| Exercise brief |
Transcribe all records verbatim.

-=-=-=-=-

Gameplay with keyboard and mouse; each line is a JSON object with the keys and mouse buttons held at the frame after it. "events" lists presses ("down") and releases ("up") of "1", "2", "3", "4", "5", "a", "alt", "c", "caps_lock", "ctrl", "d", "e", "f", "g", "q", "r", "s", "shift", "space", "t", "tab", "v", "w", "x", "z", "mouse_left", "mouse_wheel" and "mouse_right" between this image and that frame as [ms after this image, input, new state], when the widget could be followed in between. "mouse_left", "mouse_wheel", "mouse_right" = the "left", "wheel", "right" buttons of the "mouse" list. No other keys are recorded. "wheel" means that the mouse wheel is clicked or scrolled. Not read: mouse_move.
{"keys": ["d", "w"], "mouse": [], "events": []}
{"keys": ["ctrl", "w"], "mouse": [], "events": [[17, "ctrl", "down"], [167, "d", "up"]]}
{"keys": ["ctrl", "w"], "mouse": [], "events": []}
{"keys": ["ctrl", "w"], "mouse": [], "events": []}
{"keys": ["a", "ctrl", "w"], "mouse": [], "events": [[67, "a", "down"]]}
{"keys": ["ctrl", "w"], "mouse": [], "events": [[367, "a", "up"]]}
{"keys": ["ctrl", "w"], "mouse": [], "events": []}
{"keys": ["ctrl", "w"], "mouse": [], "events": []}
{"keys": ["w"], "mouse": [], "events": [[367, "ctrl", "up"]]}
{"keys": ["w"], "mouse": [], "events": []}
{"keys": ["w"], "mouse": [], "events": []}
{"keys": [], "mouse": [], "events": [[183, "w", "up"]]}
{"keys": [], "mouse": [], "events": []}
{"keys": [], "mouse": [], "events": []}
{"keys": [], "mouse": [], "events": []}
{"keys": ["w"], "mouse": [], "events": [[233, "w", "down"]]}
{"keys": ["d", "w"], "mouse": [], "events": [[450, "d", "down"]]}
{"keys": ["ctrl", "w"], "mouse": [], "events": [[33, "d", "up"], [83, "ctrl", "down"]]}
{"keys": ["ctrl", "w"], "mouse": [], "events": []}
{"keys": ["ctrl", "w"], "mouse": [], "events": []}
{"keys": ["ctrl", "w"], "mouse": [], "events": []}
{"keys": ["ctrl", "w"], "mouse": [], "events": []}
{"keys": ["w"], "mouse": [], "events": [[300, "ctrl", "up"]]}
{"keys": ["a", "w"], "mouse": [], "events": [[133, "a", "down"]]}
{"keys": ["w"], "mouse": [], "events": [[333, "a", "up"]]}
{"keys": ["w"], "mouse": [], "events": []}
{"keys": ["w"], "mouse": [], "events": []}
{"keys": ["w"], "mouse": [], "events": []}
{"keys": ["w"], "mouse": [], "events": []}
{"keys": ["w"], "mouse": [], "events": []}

-=-=-=-=-

| Answer space |
Gameplay with keyboard and mouse; each line is a JSON object with the keys and mouse buttons held at the frame after it. "events" lists presses ("down") and releases ("up") of "1", "2", "3", "4", "5", "a", "alt", "c", "caps_lock", "ctrl", "d", "e", "f", "g", "q", "r", "s", "shift", "space", "t", "tab", "v", "w", "x", "z", "mouse_left", "mouse_wheel" and "mouse_right" between this image and that frame as [ms after this image, input, new state], when the widget could be followed in between. "mouse_left", "mouse_wheel", "mouse_right" = the "left", "wheel", "right" buttons of the "mouse" list. No other keys are recorded. "wheel" means that the mouse wheel is clicked or scrolled. Not read: mouse_move.
{"keys": ["d", "w"], "mouse": [], "events": []}
{"keys": ["ctrl", "w"], "mouse": [], "events": [[17, "ctrl", "down"], [167, "d", "up"]]}
{"keys": ["ctrl", "w"], "mouse": [], "events": []}
{"keys": ["ctrl", "w"], "mouse": [], "events": []}
{"keys": ["a", "ctrl", "w"], "mouse": [], "events": [[67, "a", "down"]]}
{"keys": ["ctrl", "w"], "mouse": [], "events": [[367, "a", "up"]]}
{"keys": ["ctrl", "w"], "mouse": [], "events": []}
{"keys": ["ctrl", "w"], "mouse": [], "events": []}
{"keys": ["w"], "mouse": [], "events": [[367, "ctrl", "up"]]}
{"keys": ["w"], "mouse": [], "events": []}
{"keys": ["w"], "mouse": [], "events": []}
{"keys": [], "mouse": [], "events": [[183, "w", "up"]]}
{"keys": [], "mouse": [], "events": []}
{"keys": [], "mouse": [], "events": []}
{"keys": [], "mouse": [], "events": []}
{"keys": ["w"], "mouse": [], "events": [[233, "w", "down"]]}
{"keys": ["d", "w"], "mouse": [], "events": [[450, "d", "down"]]}
{"keys": ["ctrl", "w"], "mouse": [], "events": [[33, "d", "up"], [83, "ctrl", "down"]]}
{"keys": ["ctrl", "w"], "mouse": [], "events": []}
{"keys": ["ctrl", "w"], "mouse": [], "events": []}
{"keys": ["ctrl", "w"], "mouse": [], "events": []}
{"keys": ["ctrl", "w"], "mouse": [], "events": []}
{"keys": ["w"], "mouse": [], "events": [[300, "ctrl", "up"]]}
{"keys": ["a", "w"], "mouse": [], "events": [[133, "a", "down"]]}
{"keys": ["w"], "mouse": [], "events": [[333, "a", "up"]]}
{"keys": ["w"], "mouse": [], "events": []}
{"keys": ["w"], "mouse": [], "events": []}
{"keys": ["w"], "mouse": [], "events": []}
{"keys": ["w"], "mouse": [], "events": []}
{"keys": ["w"], "mouse": [], "events": []}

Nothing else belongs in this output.